Chicois8 : We have a Rotoplas RO system which we purchased from HD for around 250-275 USD. It sits under the kitchen sink and has - I believe - 4 filters plus the RO membrane. Unfortunately - that is not a 'whole house' system which costs many times that amount. 

We are on well water. The community does test the water perhaps twice a year and recently warned to not drink the water from the tap. Anything that goes down our throats comes through the RO system. Showers etc come straight from the tinaco/cistern which have a crude filter.

Where we live there is only one company which deals in whole home systems. We had them quote and they were pricey. And maintenance was pricey as well. In these parts it costs around 5000 pesos to have your water tested - I want to say by UNAM ? A google search for filtration systems in Rosarito has some very promising results.


----------



## joaquinx (Jul 3, 2010)

You're going to do home improvement on a *rental*! Just the opportunity the owner needs to raise the rent because of improvements.


----------



## chuck846 (Jan 15, 2016)

joaquinx said:


> You're going to do home improvement on a *rental*! Just the opportunity the owner needs to raise the rent because of improvements.


When we rented the first year we were here - the Mexican owners who were living in the US told us they were willing to cover ANY expenses we thought were required.
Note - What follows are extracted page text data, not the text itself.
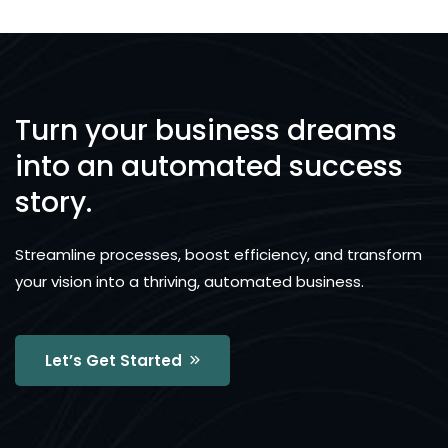
Turn your business dreams
into an automated success
story.
Streamline processes, boost efficiency, and transform
your vision into a thriving, automated business.
Let’s Get Started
We put a new gas tank on the roof, they covered it. I complained that watering with a hose took too much time, he suggested we install a sprinkler system. But - I think we were paying something like 17,000 pesos / month in rent.


----------



## TundraGreen (Jul 15, 2010)

Isla Verde said:


> I'll do it for you. No problem.
> 
> In future, click on the *Post a New Thread* icon to start a new thread.


I first read this as you offering to install the filtration system for him.


----------



## Isla Verde (Oct 19, 2011)

TundraGreen said:


> I first read this as you offering to install the filtration system for him.


As if I could - very funny, Will!


----------